The fall of 2018 was a period of awakening for Entisar Yusuf. That was when she first arrived at the University of Toronto, looking to interact and engage with other Black students.
Yusuf, who graduates next week with a master’s degree in education from the Ontario Institute for Studies in Education (OISE), initially set out to find colleagues that looked like her, starting with the U of T Black Students Association (BSA).
But she says there was something missing for graduate students who might be a little older.
“I felt a little disconnected, a little isolated,” she says. “And even though I saw Black people on campus, there was no communication or connectivity – even simple smiles. I didn't know what was happening.”
Yusuf’s solution? Drawing on her own experiences and her academic work in educational leadership and policy, she founded the Black Graduate Students Association (BGSA) during her first year of graduate studies. The student group provides space and support to graduate students and engages with issues and experiences facing the Black community at the university.
Yusuf says she initially floated the idea of forming a graduate branch within the BSA, but utlimately decided to build her own graduate student-focused group from the ground up.
“I decided to take it upon myself to just put up posters around campus,” she says. “And so, I looked up all the graduate programs on campus and I found out there are 19 graduate and professional schools at U of T. I did my best to put up flyers in all the buildings in the downtown area.”
She received 12 emails on the first day. “That pushed me,” she says. “I saw there was a need, even if it was just 12 people.”
She kept going, putting up more posters and reaching out to graduate student groups. There was plenty of interest. Many of the students she encountered were the only Black students in their programs, cohorts or classes and were feeling isolated – both socially and intellectually.
“The isolation may feel heightened as an international student because you most likely have no one in Toronto – no friends or family outside of campus,” says Yusuf. “I was very happy to fill the void.”
After seeking group recognition from Student Life, Yusuf called for an inaugural meeting to call for executive committee elections. It was a big moment. About 80 students attended – all passionate about coming together. Yusuf was elected the group’s first president.
Fast-forward to today and the BGSA now boasts seven executives and 192 members across the three U of T campuses. It organizes programming for students on and off campus, including panels discussing issues such as representation in politics and STEM. The group has worked with the Toronto Black Film Festival and Big Brothers and Big Sisters.
Yusuf and BGSA’s efforts to create a new community on campus hasn’t gone unnoticed.
“She takes initiative and tirelessly works to create positive change in her communities,” says fellow master’s student Iman Togone, who met Yusuf as equity committee chair for the OISE Graduate Student Association.
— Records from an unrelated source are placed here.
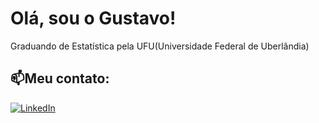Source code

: # Olá, sou o Gustavo!
Graduando de Estatística pela UFU(Universidade Federal de Uberlândia)<br>


## 📫Meu contato:
[![LinkedIn](https://img.shields.io/badge/LinkedIn-%230077B5.svg?logo=linkedin&logoColor=white)]([https://linkedin.com/in/https://www.linkedin.com/in/gustavorstrindade/](https://www.linkedin.com/in/gustavorstrindade/)) 

<!-- Proudly created with GPRM ( https://gprm.itsvg.in ) -->

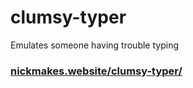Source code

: # clumsy-typer
Emulates someone having trouble typing

### [nickmakes.website/clumsy-typer/](http://nickmakes.website/clumsy-typer/)
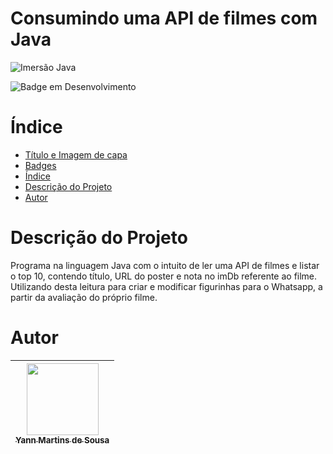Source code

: # Consumindo uma API de filmes com Java

![Imersão Java](https://user-images.githubusercontent.com/102706324/228231163-c2691b2f-17ff-403b-b3ad-9d2527a56b46.png)

![Badge em Desenvolvimento](http://img.shields.io/static/v1?label=STATUS&message=EM%20DESENVOLVIMENTO&color=GREEN&style=for-the-badge)

# Índice 

* [Título e Imagem de capa](#Título-e-Imagem-de-capa)
* [Badges](#badges)
* [Índice](#índice)
* [Descrição do Projeto](#descrição-do-projeto)
* [Autor](#autor)

# Descrição do Projeto

Programa na linguagem Java com o intuito de ler uma API de filmes e listar o top 10, contendo título, URL do poster e nota no imDb referente ao filme. Utilizando desta leitura para criar e modificar figurinhas para o Whatsapp, a partir da avaliação do próprio filme.

# Autor

| [<img src="https://user-images.githubusercontent.com/102706324/228234163-a0616b0f-c2d2-48d8-8fc6-ce4e8b2cb17c.jpeg" width=115><br><sub>Yann Martins de Sousa</sub>](https://github.com/YannMartins) |  
| :---: |

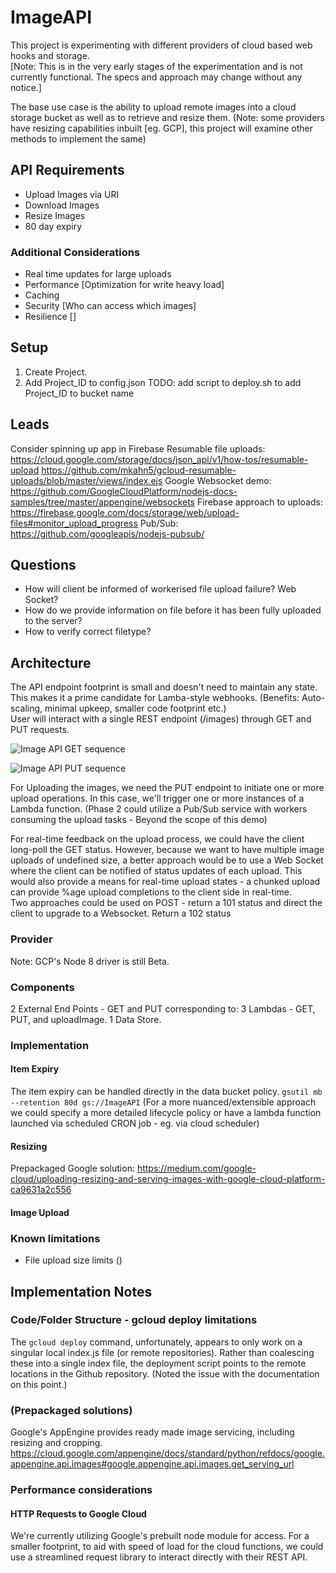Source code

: # ImageAPI
This project is experimenting with different providers of cloud based web hooks and storage.  
[Note: This is in the very early stages of the experimentation and is not currently functional. The specs and approach may change without any notice.]  

The base use case is the ability to upload remote images into a cloud storage bucket as well as to retrieve and resize them.
(Note: some providers have resizing capabilities inbuilt [eg. GCP], this project will examine other methods to implement the same)

## API Requirements
- Upload Images via URI
- Download Images
- Resize Images
- 80 day expiry

### Additional Considerations
- Real time updates for large uploads
- Performance [Optimization for write heavy load]
- Caching
- Security [Who can access which images]
- Resilience []

## Setup
1. Create Project.
2. Add Project_ID to config.json
TODO: add script to deploy.sh to add Project_ID to bucket name

## Leads
Consider spinning up app in Firebase
Resumable file uploads: https://cloud.google.com/storage/docs/json_api/v1/how-tos/resumable-upload
https://github.com/mkahn5/gcloud-resumable-uploads/blob/master/views/index.ejs
Google Websocket demo: https://github.com/GoogleCloudPlatform/nodejs-docs-samples/tree/master/appengine/websockets
Firebase approach to uploads: https://firebase.google.com/docs/storage/web/upload-files#monitor_upload_progress
Pub/Sub: https://github.com/googleapis/nodejs-pubsub/


## Questions
- How will client be informed of workerised file upload failure? Web Socket?  
- How do we provide information on file before it has been fully uploaded to the server?
- How to verify correct filetype?


## Architecture
The API endpoint footprint is small and doesn't need to maintain any state. This makes it a prime candidate for Lamba-style webhooks. (Benefits: Auto-scaling, minimal upkeep, smaller code footprint etc.)  
User will interact with a single REST endpoint (/images) through GET and PUT requests.  

![Image API GET sequence](/screenshots/doc_assets/GET.png)  

![Image API PUT sequence](/screenshots/doc_assets/PUT.png)

For Uploading the images, we need the PUT endpoint to initiate one or more upload operations. In this case, we'll trigger one or more instances of a Lambda function. (Phase 2 could utilize a Pub/Sub service with workers consuming the upload tasks - Beyond the scope of this demo)  


For real-time feedback on the upload process, we could have the client long-poll the GET status. However, because we want to have multiple image uploads of undefined size, a better approach would be to use a Web Socket where the client can be notified of status updates of each upload. This would also provide a means for real-time upload states - a chunked upload can provide %age upload completions to the client side in real-time.  
Two approaches could be used on POST - return a 101 status and direct the client to upgrade to a Websocket. Return a 102 status

### Provider
Note: GCP's Node 8 driver is still Beta.

### Components
2 External End Points - GET and PUT corresponding to:
3 Lambdas - GET, PUT, and uploadImage.
1 Data Store.

### Implementation
#### Item Expiry
The item expiry can be handled directly in the data bucket policy.
`gsutil mb --retention 80d gs://ImageAPI`
(For a more nuanced/extensible approach we could specify a more detailed lifecycle policy or have a lambda function launched via scheduled CRON job - eg. via cloud scheduler)

#### Resizing

Prepackaged Google solution:
https://medium.com/google-cloud/uploading-resizing-and-serving-images-with-google-cloud-platform-ca9631a2c556

#### Image Upload

### Known limitations
- File upload size limits ()

## Implementation Notes
### Code/Folder Structure - gcloud deploy limitations
The `gcloud deploy` command, unfortunately, appears to only work on a singular local index.js file (or remote repositories).
Rather than coalescing these into a single index file, the deployment script points to the remote locations in the Github repository. (Noted the issue with the documentation on this point.)

### (Prepackaged solutions)
Google's AppEngine provides ready made image servicing, including resizing and cropping.
https://cloud.google.com/appengine/docs/standard/python/refdocs/google.appengine.api.images#google.appengine.api.images.get_serving_url

### Performance considerations
#### HTTP Requests to Google Cloud
We're currently utilizing Google's prebuilt node module for access. For a smaller footprint, to aid with speed of load for the cloud functions, we could use a streamlined request library to interact directly with their REST API.  

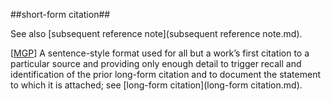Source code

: ##short-form citation##

See also [subsequent reference note](subsequent reference note.md).

\[[MGP](SOURCES.md#MGP)\] A sentence-style format used for all but a work’s first citation to a particular source and providing only enough detail to trigger recall and identification of the prior long-form citation and to document the statement to which it is attached; see [long-form citation](long-form citation.md).
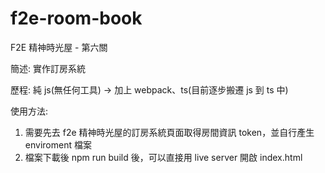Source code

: # f2e-room-book

F2E 精神時光屋 - 第六關

簡述: 實作訂房系統

歷程: 純 js(無任何工具) -> 加上 webpack、ts(目前逐步搬遷 js 到 ts 中)

使用方法:

1.  需要先去 f2e 精神時光屋的訂房系統頁面取得房間資訊 token，並自行產生 enviroment 檔案
2.  檔案下載後 npm run build 後，可以直接用 live server 開啟 index.html
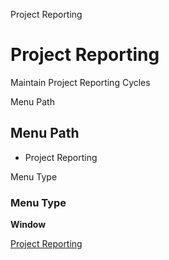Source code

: 
Project Reporting
# Project Reporting


Maintain Project Reporting Cycles

Menu Path
## Menu Path



- Project Reporting

Menu Type
### Menu Type

**Window**


[Project Reporting](functional-guide/window/window-project-reporting.md)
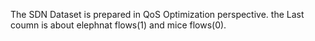 The SDN Dataset is prepared in  QoS Optimization  perspective. 
the Last coumn is about elephnat flows(1) and mice flows(0).
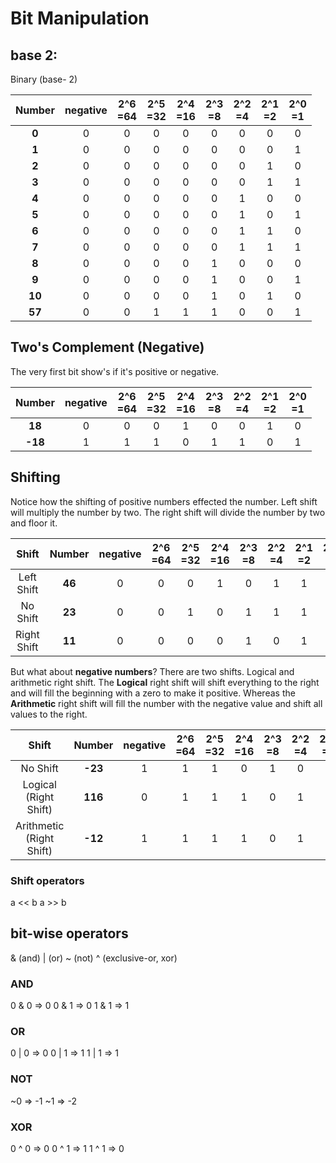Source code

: # Bit Manipulation

## base 2:

Binary (base- 2)

| Number | negative | 2^6 <br> =64| 2^5 <br> =32| 2^4 <br> =16| 2^3 <br> =8| 2^2 <br> =4| 2^1 <br> =2| 2^0 <br> =1|
|:---:|:---:|:---:|:---:|:---:|:---:|:---:|:---:|:---:|
| __0__ | 0 | 0 | 0 | 0 | 0 | 0 | 0 | 0 |
| __1__ | 0 | 0 | 0 | 0 | 0 | 0 | 0 | 1 |
| __2__ | 0 | 0 | 0 | 0 | 0 | 0 | 1 | 0 |
| __3__ | 0 | 0 | 0 | 0 | 0 | 0 | 1 | 1 |
| __4__ | 0 | 0 | 0 | 0 | 0 | 1 | 0 | 0 |
| __5__ | 0 | 0 | 0 | 0 | 0 | 1 | 0 | 1 |
| __6__ | 0 | 0 | 0 | 0 | 0 | 1 | 1 | 0 |
| __7__ | 0 | 0 | 0 | 0 | 0 | 1 | 1 | 1 |
| __8__ | 0 | 0 | 0 | 0 | 1 | 0 | 0 | 0 |
| __9__ | 0 | 0 | 0 | 0 | 1 | 0 | 0 | 1 |
| __10__ | 0 | 0 | 0 | 0 | 1 | 0 | 1 | 0 |
| __57__ | 0 | 0 | 1 | 1 | 1 | 0 | 0 | 1 |

## Two's Complement (Negative)

The very first bit show's if it's positive or negative.

| Number | negative | 2^6 <br> =64| 2^5 <br> =32| 2^4 <br> =16| 2^3 <br> =8| 2^2 <br> =4| 2^1 <br> =2| 2^0 <br> =1|
|:---:|:---:|:---:|:---:|:---:|:---:|:---:|:---:|:---:|
| __18__ | 0 | 0 | 0 | 1 | 0 | 0 | 1 | 0 |
| __-18__ | 1 | 1 | 1 | 0 | 1 | 1 | 0 | 1 |

## Shifting

Notice how the shifting of positive numbers effected the number.
Left shift will multiply the number by two. The right shift will divide the number by two and floor it.

|Shift | Number | negative | 2^6 <br> =64| 2^5 <br> =32| 2^4 <br> =16| 2^3 <br> =8| 2^2 <br> =4| 2^1 <br> =2| 2^0 <br> =1|
|:---:|:---:|:---:|:---:|:---:|:---:|:---:|:---:|:---:|:---:|
|Left Shift| __46__ | 0 | 0 | 0 | 1 | 0 | 1 | 1 | 1 |
|No Shift| __23__ | 0 | 0 | 1 | 0 | 1 | 1 | 1 | 0 |
|Right Shift| __11__ | 0 | 0 | 0 | 0 | 1 | 0 | 1 | 1 |

But what about __negative numbers__?
There are two shifts. Logical and arithmetic right shift. The __Logical__ right shift will shift everything to the right and will fill the beginning with a zero to make it positive. Whereas the __Arithmetic__ right shift will fill the number with the negative value and shift all values to the right.

|Shift | Number | negative | 2^6 <br> =64| 2^5 <br> =32| 2^4 <br> =16| 2^3 <br> =8| 2^2 <br> =4| 2^1 <br> =2| 2^0 <br> =1|
|:---:|:---:|:---:|:---:|:---:|:---:|:---:|:---:|:---:|:---:|
|No Shift| __-23__ | 1 | 1 | 1 | 0 | 1 | 0 | 0 | 0 |
|Logical (Right Shift)| __116__ | 0 |  1 | 1 | 1 | 0 | 1 | 0 | 0 |
|Arithmetic (Right Shift)| __-12__ | 1 | 1 | 1 | 1 | 0 | 1 | 0 | 0 |

### Shift operators
a << b
a >> b

## bit-wise operators
& (and)
| (or)
~ (not)
^ (exclusive-or, xor)

### AND
0 & 0 => 0
0 & 1 => 0
1 & 1 => 1

### OR
0 | 0 => 0
0 | 1 => 1
1 | 1 => 1

### NOT
~0 => -1
~1 => -2

### XOR
0 ^ 0 => 0
0 ^ 1 => 1
1 ^ 1 => 0
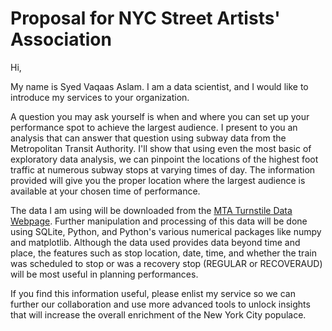 # Proposal for NYC Street Artists' Association

Hi,

My name is Syed Vaqaas Aslam. I am a data scientist, and I would like to introduce my services to your organization. 

A question you may ask yourself is when and where you can set up your performance spot to achieve the largest audience. I present to you an analysis that can answer that question using subway data from the Metropolitan Transit Authority. I'll show that using even the most basic of exploratory data analysis, we can pinpoint the locations of the highest foot traffic at numerous subway stops at varying times of day. The information provided will give you the proper location where the largest audience is available at your chosen time of performance. 

The data I am using will be downloaded from the [MTA Turnstile Data Webpage](http://web.mta.info/developers/turnstile.html). Further manipulation and processing of this data will be done using SQLite, Python, and Python's various numerical packages like numpy and matplotlib. Although the data used provides data beyond time and place, the features such as stop location, date, time, and whether the train was scheduled to stop or was a recovery stop (REGULAR or RECOVERAUD) will be most useful in planning performances.

If you find this information useful, please enlist my service so we can further our collaboration and use more advanced tools to unlock insights that will increase the overall enrichment of the New York City populace.

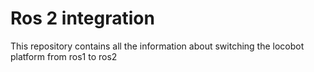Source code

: # Ros 2 integration

This repository contains all the information about switching the locobot platform from ros1 to ros2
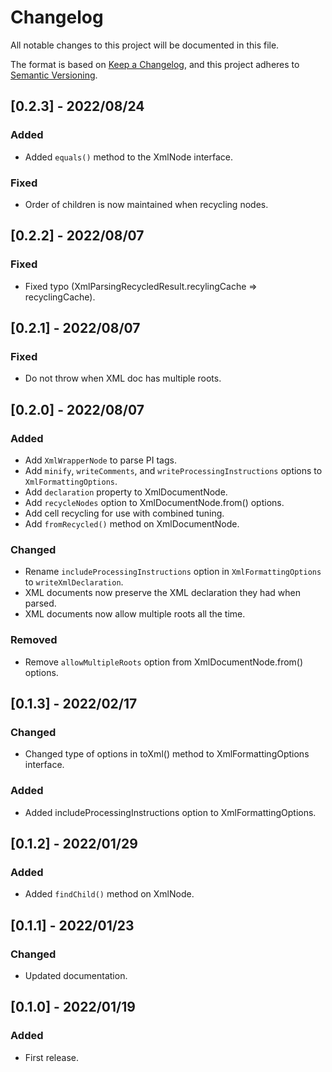 # Changelog

All notable changes to this project will be documented in this file.

The format is based on [Keep a Changelog](https://keepachangelog.com/en/1.0.0/),
and this project adheres to [Semantic Versioning](https://semver.org/spec/v2.0.0.html).

## [0.2.3] - 2022/08/24
### Added
- Added `equals()` method to the XmlNode interface.
### Fixed
- Order of children is now maintained when recycling nodes.

## [0.2.2] - 2022/08/07
### Fixed
- Fixed typo (XmlParsingRecycledResult.recylingCache => recyclingCache).

## [0.2.1] - 2022/08/07
### Fixed
- Do not throw when XML doc has multiple roots.

## [0.2.0] - 2022/08/07
### Added
- Add `XmlWrapperNode` to parse PI tags.
- Add `minify`, `writeComments`, and `writeProcessingInstructions` options to `XmlFormattingOptions`.
- Add `declaration` property to XmlDocumentNode.
- Add `recycleNodes` option to XmlDocumentNode.from() options.
- Add cell recycling for use with combined tuning.
- Add `fromRecycled()` method on XmlDocumentNode.
### Changed
- Rename `includeProcessingInstructions` option in `XmlFormattingOptions` to `writeXmlDeclaration`.
- XML documents now preserve the XML declaration they had when parsed.
- XML documents now allow multiple roots all the time.
### Removed
- Remove `allowMultipleRoots` option from XmlDocumentNode.from() options.

## [0.1.3] - 2022/02/17
### Changed
- Changed type of options in toXml() method to XmlFormattingOptions interface.
### Added
- Added includeProcessingInstructions option to XmlFormattingOptions.

## [0.1.2] - 2022/01/29
### Added
- Added `findChild()` method on XmlNode.

## [0.1.1] - 2022/01/23
### Changed
- Updated documentation.

## [0.1.0] - 2022/01/19
### Added
- First release.
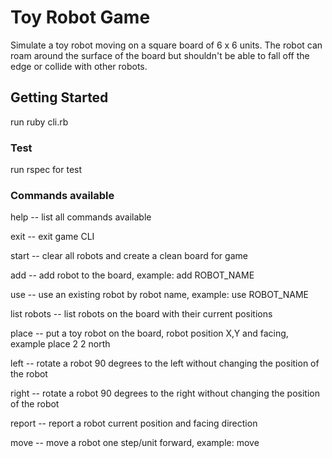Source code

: Toy Robot Game
==============

Simulate a toy robot moving on a square board of 6 x 6 units. The robot can roam around the surface of the board but shouldn't
be able to fall off the edge or collide with other robots.

## Getting Started

run
ruby cli.rb

### Test

run rspec for test

### Commands available

help              -- list all commands available

exit              -- exit game CLI

start             -- clear all robots and create a clean board for game

add               -- add robot to the board, example: add ROBOT_NAME

use               -- use an existing robot by robot name, example: use ROBOT_NAME

list robots       -- list robots on the board with their current positions

place             -- put a toy robot on the board, robot position X,Y and facing, example place 2 2 north

left              -- rotate a robot 90 degrees to the left without changing the position of the robot

right             -- rotate a robot 90 degrees to the right without changing the position of the robot

report            -- report a robot current position and facing direction

move              -- move a robot one step/unit forward, example: move
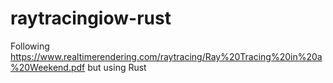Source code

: # raytracingiow-rust

Following https://www.realtimerendering.com/raytracing/Ray%20Tracing%20in%20a%20Weekend.pdf
but using Rust
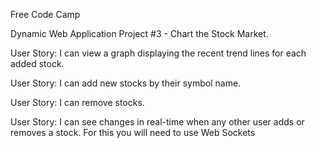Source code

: Free Code Camp

Dynamic Web Application Project #3 - Chart the Stock Market.

User Story: I can view a graph displaying the recent trend lines for each added stock.

User Story: I can add new stocks by their symbol name.

User Story: I can remove stocks.

User Story: I can see changes in real-time when any other user adds or removes a stock. For this you will need to use Web Sockets
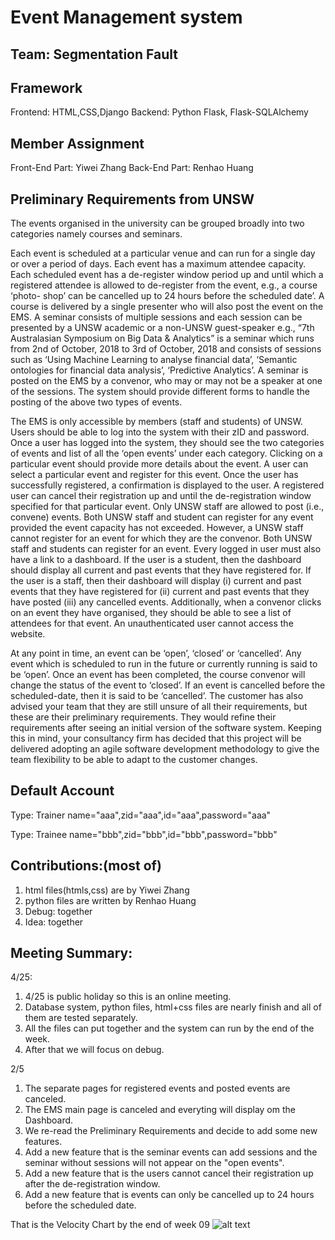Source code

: # Event Management system
## Team: Segmentation Fault

## Framework
Frontend: HTML,CSS,Django
Backend: Python Flask, Flask-SQLAlchemy

## Member Assignment

Front-End Part: Yiwei Zhang
Back-End Part: Renhao Huang


## Preliminary Requirements from UNSW
The events organised in the university can be grouped broadly into two categories namely courses and seminars. 

Each event is scheduled at a particular venue and can run for a single day or over a period of days. Each event has a maximum attendee capacity. Each scheduled event has a de-register window period up and until which a registered attendee is allowed to de-register from the event, e.g., a course ‘photo- shop’ can be cancelled up to 24 hours before the scheduled date’.
A course is delivered by a single presenter who will also post the event on the EMS. A seminar consists of multiple sessions and each session can be presented by a UNSW academic or a non-UNSW guest-speaker e.g., “7th Australasian Symposium on Big Data & Analytics” is a seminar which runs from 2nd of October, 2018 to 3rd of October, 2018 and consists of sessions such as ‘Using Machine Learning to analyse financial data’, ‘Semantic ontologies for financial data analysis’, ‘Predictive Analytics’. A seminar is posted on the
EMS by a convenor, who may or may not be a speaker at one of the sessions. The system should provide different forms to handle the posting of the above two types of events.

The EMS is only accessible by members (staff and students) of UNSW. Users should be able to log into the system with their zID and password. Once a user has logged into the system, they should see the two categories of events and list of all the ‘open events’ under each category. Clicking on a particular event should provide more details about the event. A user can select a particular event and register for this event. Once the user has successfully registered, a confirmation is displayed to the user. A registered user can cancel their registration up and until the de-registration window specified for that particular event.
Only UNSW staff are allowed to post (i.e., convene) events. Both UNSW staff and student can register for any event provided the event capacity has not exceeded. However, a UNSW staff cannot register for an event for which they are the convenor. Both UNSW staff and students can register for an event. Every logged in user must also have a link to a dashboard. If the user is a student, then the dashboard should display all current and past events that they have registered for. If the user is a staff, then their dashboard will display (i) current and past events that they have registered for (ii) current and past events that they have posted (iii) any cancelled events. Additionally, when a convenor clicks on an event they have organised, they should be able to see a list of attendees for that event. An unauthenticated user cannot access the website.

 At any point in time, an event can be ‘open’, ‘closed’ or ‘cancelled’. Any event which is scheduled to run in the future or currently running is said to be ‘open’. Once an event has been completed, the course convenor will change the status of the event to ‘closed’. If an event is cancelled before the scheduled-date, then it is said to be ‘cancelled’.
The customer has also advised your team that they are still unsure of all their requirements, but these are their preliminary requirements. They would refine their requirements after seeing an initial version of the software system. Keeping this in mind, your consultancy firm has decided that this project will be delivered adopting an agile software development methodology to give the team flexibility to be able to adapt to the customer changes.

## Default Account
Type: Trainer
name="aaa",zid="aaa",id="aaa",password="aaa"

Type: Trainee
name="bbb",zid="bbb",id="bbb",password="bbb"

## Contributions:(most of)
1. html files(htmls,css) are by Yiwei Zhang
2. python files are written by Renhao Huang
3. Debug: together
4. Idea: together

## Meeting Summary:
4/25:
1. 4/25 is public holiday so this is an online meeting.
2. Database system, python files, html+css files are nearly finish and all of them are tested separately.
3. All the files can put together and the system can run by the end of the week.
4. After that we will focus on debug.

2/5
1. The separate pages for registered events and posted events are canceled.
2. The EMS main page is canceled and everyting will display om the Dashboard.
3. We re-read the Preliminary Requirements and decide to add some new features.
4. Add a new feature that is the seminar events can add sessions and the seminar without sessions will not appear on the "open events".
5. Add a new feature that is the users cannot cancel their registration up after the de-registration window.
6. Add a new feature that is events can only be cancelled up to 24 hours before the scheduled date.

That is the Velocity Chart by the end of week 09
![alt text](https://github.com/cs1531/segmentation-fault/blob/master/diagram/Velocity%20chart.png)
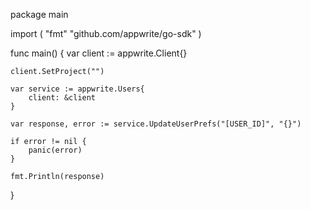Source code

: package main

import (
    "fmt"
    "github.com/appwrite/go-sdk"
)

func main() {
    var client := appwrite.Client{}

    client.SetProject("")

    var service := appwrite.Users{
        client: &client
    }

    var response, error := service.UpdateUserPrefs("[USER_ID]", "{}")

    if error != nil {
        panic(error)
    }

    fmt.Println(response)
}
“The leadership Entisar shows is not small. Through her work she has created an executive team that have provided panels on important topics such as Black mental health as well as workshops hosted by Black professors for students to connect with.”
Prior to the BGSA, Yusuf says she never thought of herself as a leader and wasn’t active on campus in the same way during her undergraduate studies at Western University.
“It taught me I could be a leader in what I think is a small way,” she says. “I am making a difference – as long as it's benefiting others and that following is there.”
The experience also enhanced her academic work.
“Leadership was a large component of what I was learning about and it was fascinating,” she says. “It was fascinating to read about different ways of leadership and the BGSA gave me some sort of context as to what to apply my learning to. My academic and social stances were kind of intermingled, if that makes any sense.”
Yusuf poured herself into everything she did at OISE. In addition to working with the OISE Graduate Students’ Association, she served on the Master of Teaching Racial Inclusion Committee (MTRIC) – which works to create a more racially inclusive experience for Master of Teaching students – increasing the proportion of students in the program from historically under-represented communities with a focus on Black and Indigenous students.
MTRIC faculty lead Arlo Kempf, assistant professor in the department of curriculum, teaching and learning, praises Yusuf’s work on the committee. “She was a really important part of the MTRIC committee who worked as both an individual and as a student leader and representative to contribute to the development of the report, the activities of the committee and the overall process of understanding and advocacy around racial inclusion in the Master of Teaching program,” he says.
“She is amazing.”
Togone, a master’s student in OISE’s department of leadership, higher and adult education, saw Yusuf become a leader and connector for others.
“I have been very impressed by Entisar’s continued commitment to providing leadership in equity, diversity, and inclusion,” Togone says.
Ann Lopez, an associate professor, teaching stream, at OISE and Yusuf’s graduate supervisor, says Yusuf’s commitment to learning, equity, social justice and challenging anti-Black racism in education made her stand out as a student.
“I wish Entisar well in whatever path she chooses for the future,” Lopez says. “I encourage her to keep on with her advocacy and activism in the fight for justice.”
That is the plan. While Yusuf does not know where she will end up post-convocation, she says she has a calling.
“I believe my purpose is to support students to achieve the best possible education,” she says. “My purpose is to remove barriers for students, specifically Black students, so they can achieve their education and life goals.
“This will allow students to follow their chosen career path and build safer communities.”